A Semana Monteiro Lobato, com que se mantém viva a chama do culto a brasiliada, deve ser permanente certame literário. Eu vos peço, porém, que não olvideis as demais face da grande figra, que pôs o seu talento e a sua arte também a serviço dos brasileiros. O mestre do romance, do conto e das histórias foi também o mestre da bondade e o apóstolo da justiça, em páginas de estuante beleza artística e de nobre beleza moral. A civilização brasileira expressão em que incluo progresso e cultura, só se completará quando não mais houver, no sentido intelectual e no sentido econômico, mártires como Jeca Tatu, que Monteiro Lobato pintou para mostrar como é e para mostrar como não deve ser o Brasil.”

Falaram ainda o senhor Diomar Rocha, em nome da Câmara e da cidade de Guaratinguetá, e o senhor Barbosa Guisard, expondo os trabalhos da Comissão Organizadora e ressaltando o concurso que tinha recebido, em Taubaté, no Vale do Paraíba e em todo o Estado.

Encerrou a sessão o senhor Oliveira Costa, num rápido discurso em que solientou principalmente o comparecimento de tão numerosas crianças, que lá foram render o seu preito de homenagem ao autor da mais linda literatura infantil.

A Semana prosseguirá amanhã com o seguinte programa:

– Às 10h –  inauguração da Biblioteca Monteiro Lobato, no edifício do Sesc;

– Às 16h –  tarde esportiva no TCC. Jogarão estudantes do Colégio Estadual Monteiro Lobato versus estudantes da Escola do Comércio de Taubaté.

– Às 20h  – palestra literária do prof. Breno di Grado, no TCC, em sessão solene presidida por Felix Guisard Filho.

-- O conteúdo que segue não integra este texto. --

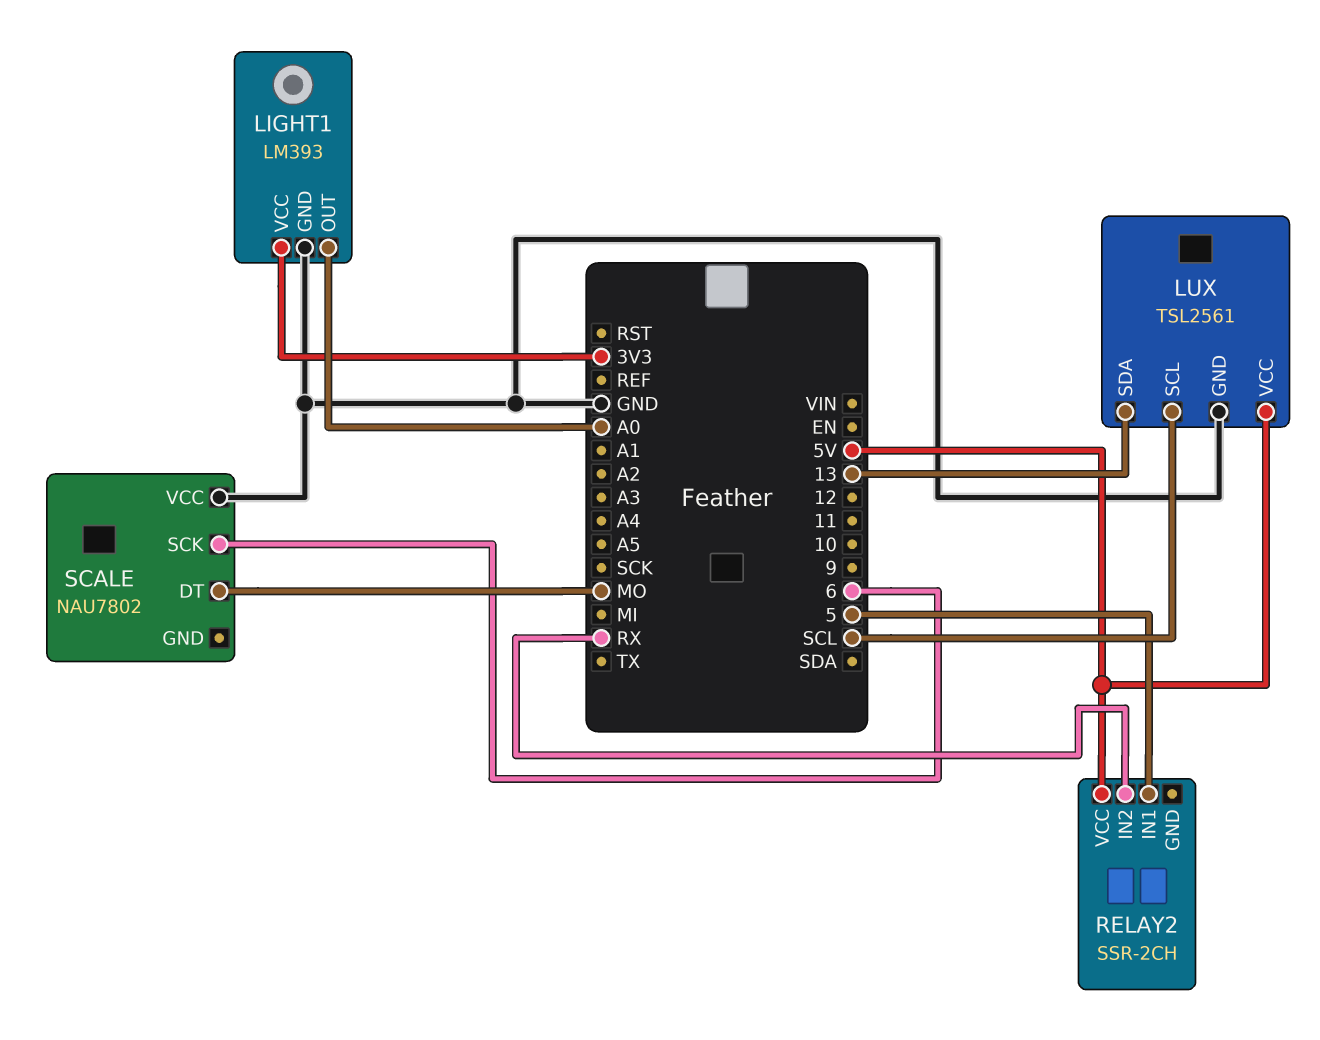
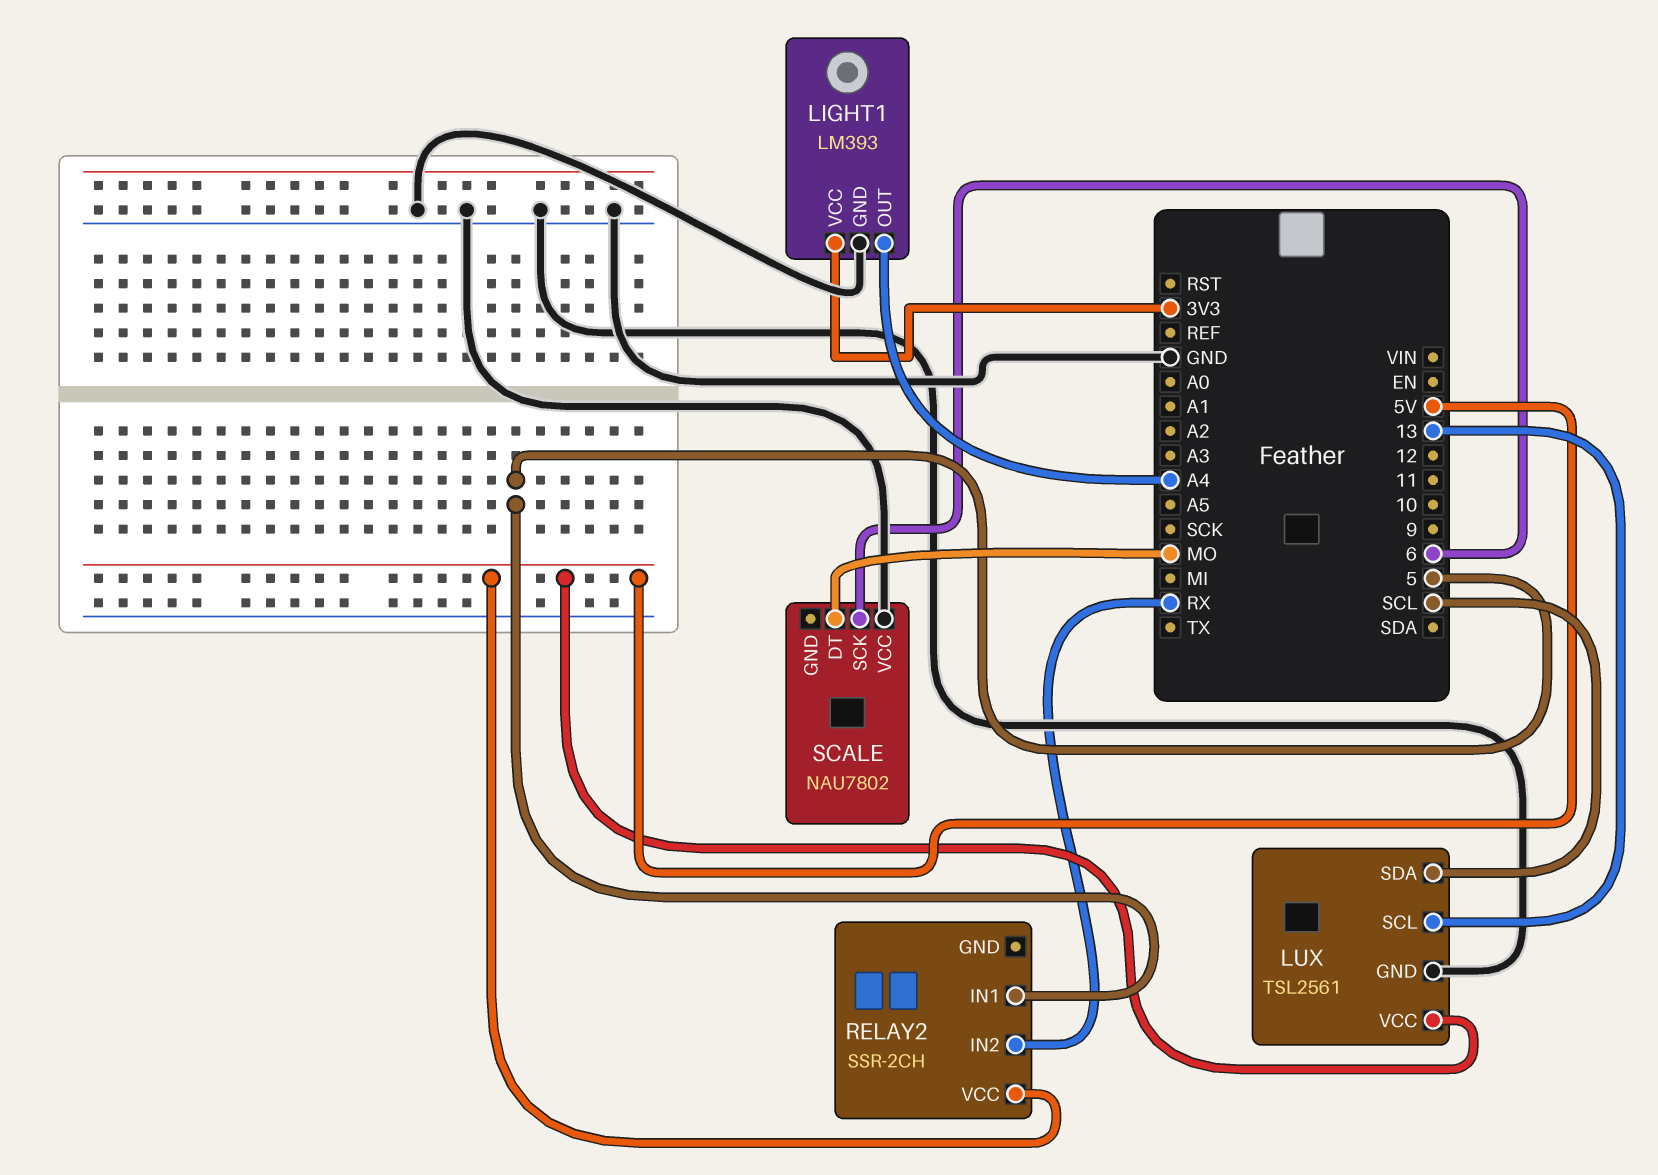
LIGHT1 pin OUT: A0 -> A4
LUX pin SCL: SCL -> 13
LUX pin SDA: 13 -> SCL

Dia 15 às 11h – Chegada do governador Lucas Nogueira Garcês no campo de aviação, onde será aguardado pelo secretário de Estado Antonio de Oliveira Costa, comissão da Semana Monteiro Lobato e autoridades. Dirigir-se-à, em seguida, para o largo da Catedral, onde assistirá a um desfile. Daí rumará para o local onde lançará a pedra fundamental do edifício do Colégio Estadual e a Escola Normal Monteiro Lobato, e onde já se entrarão concentrados os alunos das escolas primárias e secundárias. No ato, falarão o senhor governador do Estado e o senhor secretário da Educação. A seguir, a cidade de Taubaté lhe irá oferecer um almoço, do qual participarão como convidadas de honra a viúva de Monteiro Lobato, e sua digna filha, Ruth. Também, estarão presentes membros da comissão organizadora da Semana Monteiro Lobato. O senhor governado regressará para a Capital, ficando em Taubaté, como seu representante. o dr. Antonio de Oliveira Costa, que presidirá a sessão literária à noite no TCC.